(1) A lawyer in practice is bound to accept any briefs in the Court in which he professes to practise at a proper professional fee depending on the length and difficulty of the case. Special circumstances may justify his refusal at his discretion to accept a particular brief.
(2) A lawyer should be separately instructed and separately remunerated by fees for each piece of work done, and he shall not undertake to represent any person, authority or corporation in all their court work for a fixed annual salary.
But a lawyer may accept a retainer for advice.
(3) Where a lawyer withdraws from a case and returns the client's brief, it is his duty to hand it back to the client from whom he received it. A lawyer who accepts a brief is in a confidential position, and he shall not communicate to any other person the information which has been confided to him as such lawyer; and he shall not use either such information or his position as a lawyer to his client's detriment. The duties here stated continue after the relation of lawyer and client has ceased.

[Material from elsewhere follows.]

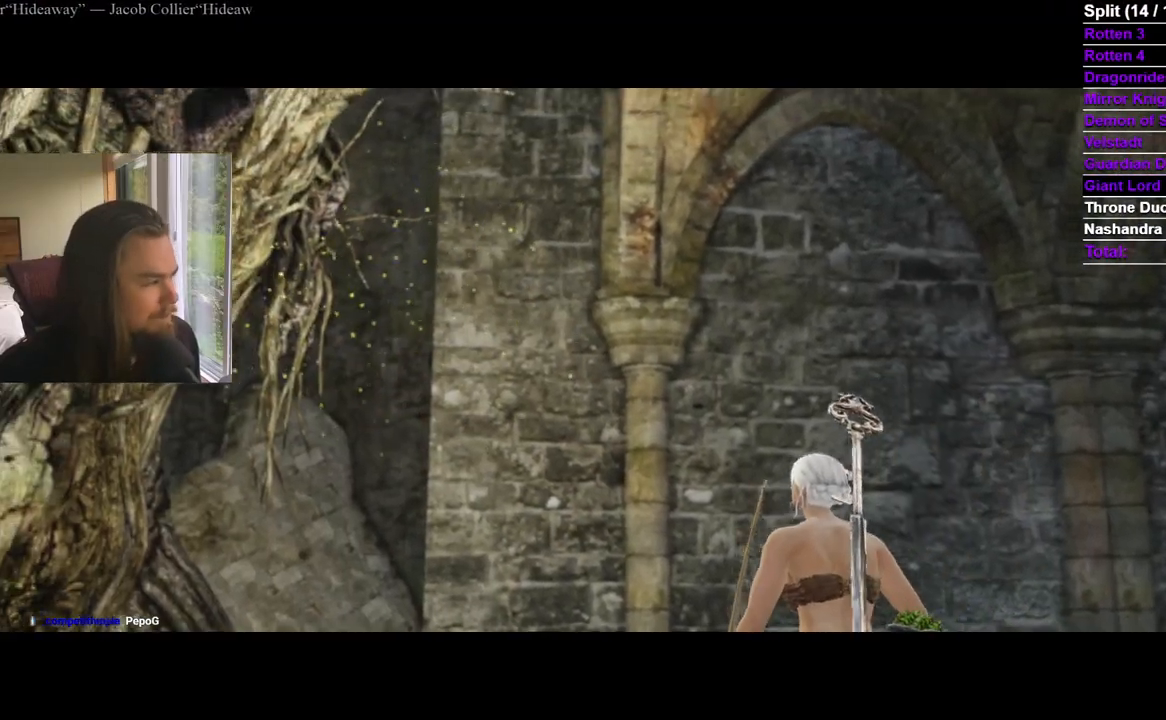
{"buttons": [], "left_stick": "center", "right_stick": "center", "events": []}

(4) The papers in a brief delivered to a lawyer are the property of the client, and the lawyer has no right to lend them to any person without the consent of the client.
(5) A lawyer shall not accept a brief limiting his ordinary authority, or take a subordinate position in the conduct of a case or share such conduct with the client even if the litigant is himself a lawyer; and he shall not accept a brief on the condition that his discretion as to offering no evidence is fettered.
(6) A lawyer who finds on receiving a brief that another lawyer has previously been retained shall not accept the brief without—
(a) communicating in the first instance with the lawyer who first handled it; and
(b) Enquiring whether he has any objection to his accepting the brief.Such communication shall be by the latter lawyer to the former one direct, and not through his clerk.
(7) If the first lawyer does indicate any objection to the brief being taken away
from him, the second one ought, where practicable, to ascertain from the client what are the exact reasons why the brief has been taken away from the first lawyer; and unless a satisfactory explanation is given shall refuse or return the brief.
(8) A lawyer is, in all his practice, but especially with regard to settling and signing of pleadings, under responsibilities to the Court as well as to his client.
He shall not put into a pleading any allegation which is not supported by the facts which are laid before him by his client. If on the material before him there is no cause of action or no defence in law, he may ask for further instructions to find if more material can be obtained; and if it cannot, he may advise his client accordingly. In particular, where a lawyer is instructed to allege fraud, he shall not subscribe to such an allegation without having before him clear instructions that the client does wish to allege fraud and will support the allegation in the witness-box. In addition the lawyer must have before him material which, as it stands, establishes a prima facie case of fraud. If the material before him is not sufficient in his view to warrant the allegation, he shall advise his client that this is his view and that he cannot put his signature to the pleadings if it is to contain that charge.
(9) A lawyer shall not offer evidence which he knows the Court should not admit. He should not, either in argument to the Court or in address to the jury, assert his personal belief in his client's innocence, or in the justice of his cause, or as to any of the facts involved in the matter under investigation.
(10) A lawyer shall at the time of retainer disclose to the client all the circumstances of his relationship to the parties and his interest in or connection with the controversy, if any, which might influence the client in selection of counsel. He shall avoid representing conflicting interests.